The lasting image I have of Election Day in Haiti last month was just after sundown. I was standing outside the hollow shell of a building where 43 tables, or polling stations, were located. Poll workers who had been on site for more than 14 hours were huddled around a single candle per table, the only light available for the polling booth president to read the ballot, pass it around to political party observers for confirmation and then have the secretary record the vote on a master tally sheet. I left before the last vote was counted, bleary-eyed and discouraged that after so many years, so many elections, so many battles to get to this celebratory day of democracy, this was the best that Haitians were going to get.

Election a disgrace

While I admit that it's hard to build an electoral framework without an infrastructure, this was the fourth presidential election I've witnessed in the last 18 years, and I know I am not setting the bar too high by saying that it was a disgrace.

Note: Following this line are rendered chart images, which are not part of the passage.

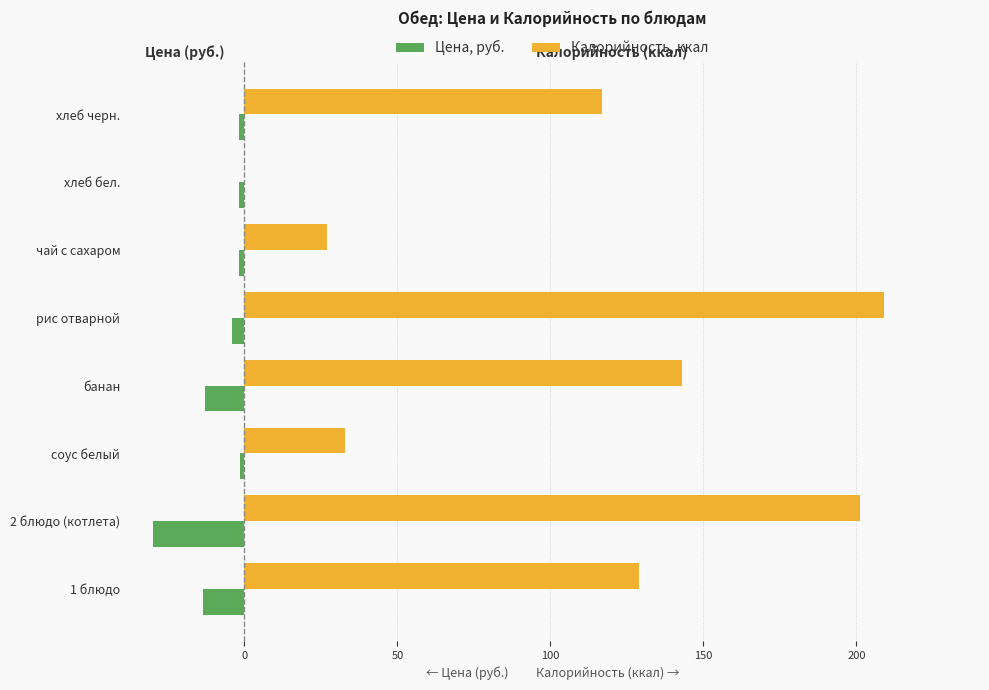

What is the total value across all series at 1 блюдо?

115.6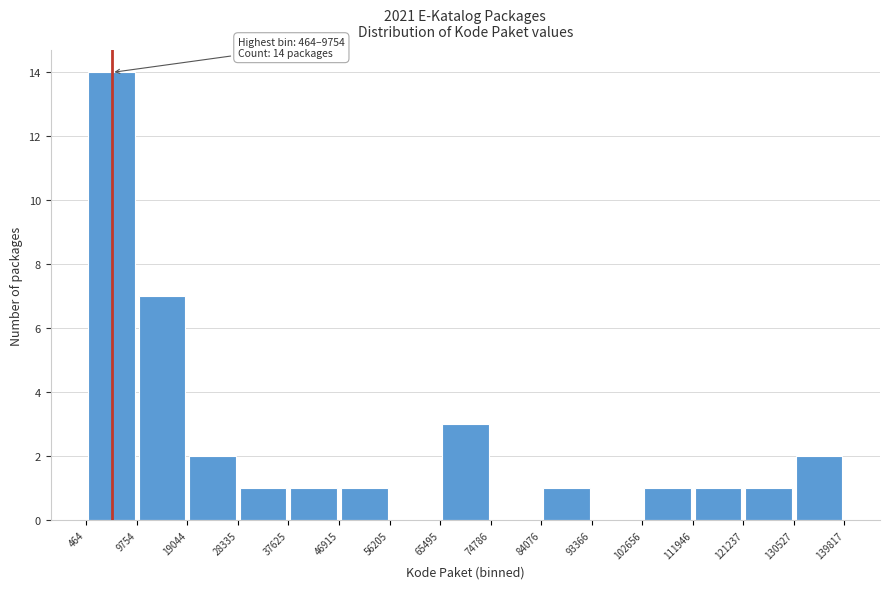

Which range on the x-axis has the tallest bar?

464 to 9754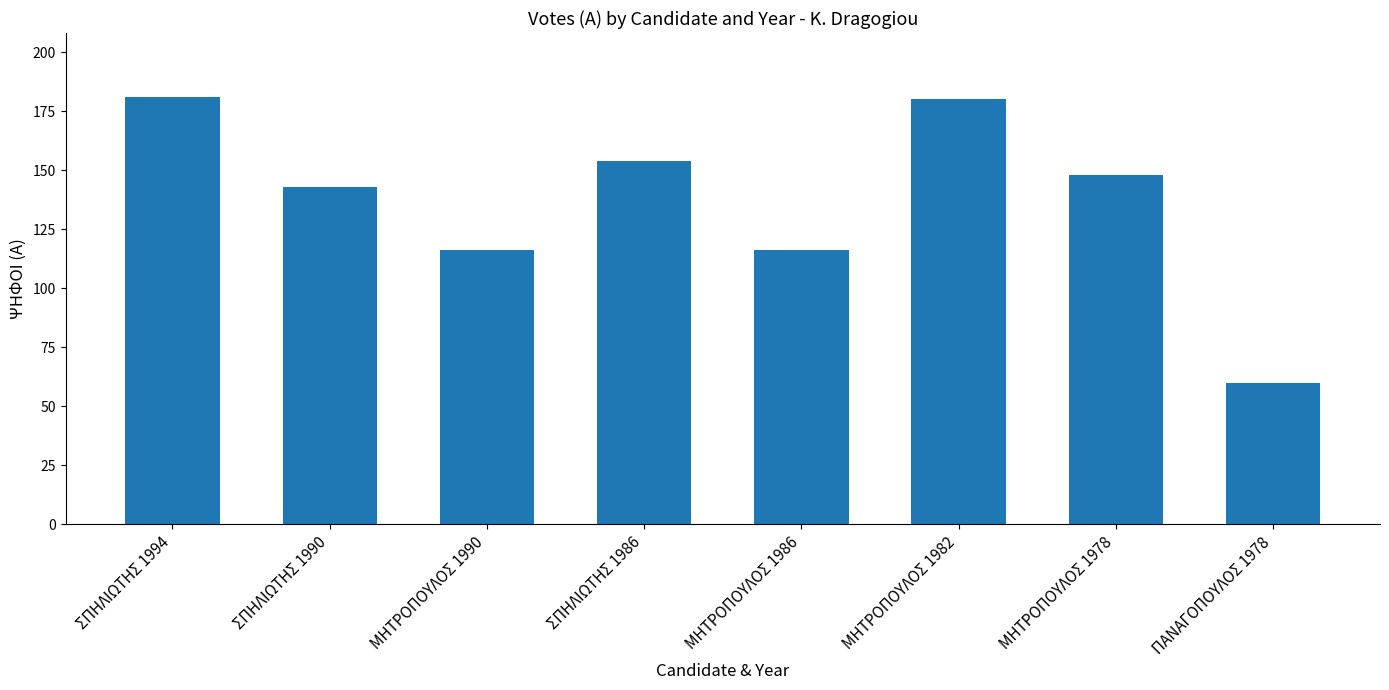

Approximately how many times larger is the value at ΜΗΤΡΟΠΟΥΛΟΣ 1986 compared to ΜΗΤΡΟΠΟΥΛΟΣ 1982?

0.6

The entire procedure, from the ill-conceived voting booths to the dismal tabulation process was an insult to the Haitian people. It's hard to understand how, with a $75 million budget covered by the international community, a bloated electoral calendar that included four postponements over three months and well-paid -- if not over-paid -- international experts from the United Nations and the Organization of American States, there could have been so much mayhem and magouy -- a catchall Creole word that means corruption, deceit and swindling.

Which begs the questions: Why? And then what, if anything, can be done to rectify the problem for the 129 parliamentary seats and numerous local spots yet to be determined? Although the runoffs were originally set for March 19, they have already been postponed. Unfortunately, the delay appears to be related to technical tally difficulties and the flight of the Provisional Electoral Council president rather than an aptly concentrated effort to identify and correct the massive fraud that took place in the first round.

What went wrong?

If I were a conspiracy theorist, I would say that this is part of a master plan by the international community to undermine President-elect René Préval, who can't govern until he has a prime minister, chosen in conjunction with the parliament. Préval's previous record as president has the international community concerned that he will either realign himself with ousted President Jean-Bertrand Aristide, or govern as an independent, truly democratic leader with an unprecedented popular mandate.

With no investigation into all that went wrong with the first round of voting, and because there will be far less attention paid to these upcoming elections now that the presidency has been decided, there will be an even greater chance for irregularity. Voters will trek long distances, confront incomplete registration lists and then cast their vote without knowing if it will be counted because poll workers with political agendas know precisely how much they were able to get away with already. Tinkering with tally sheets, allowing voters to cast multiple ballots and stuffing the ballot box will, in some places -- particularly those in the hard to reach areas in the countryside -- be the norm, rather than the exception.

Expose the problems

There were more than a thousand national observers and three international observation teams for Haiti's first round. These groups have been shamefully silent. Sending internal memos and holding backroom discussions on electoral discrepancies with foreign diplomats and Haitian officials without demanding changes or exposing the problems and their sources to the press serves only to massage their egos and pad their pockets. It does nothing to advance the democratic process in Haiti. If this is the best that they can do, they should stay home.

It doesn't have to be this way. We have to demand that our dollars are put to better use, propping up Haitian institutions that will hold the Haitian state accountable. We need to be selective but generous in supporting specific grass-roots groups, some of which trained local observers who did their best to try to ensure fraud-free elections. The vast majority of the 37,000 poll workers and nearly 2.1 million who voted want, and deserve, at least that much.

Kathie Klarreich is a freelance journalist and author of Madame Dread: A Tale of Love, Vodou and Civil Strife in Haiti.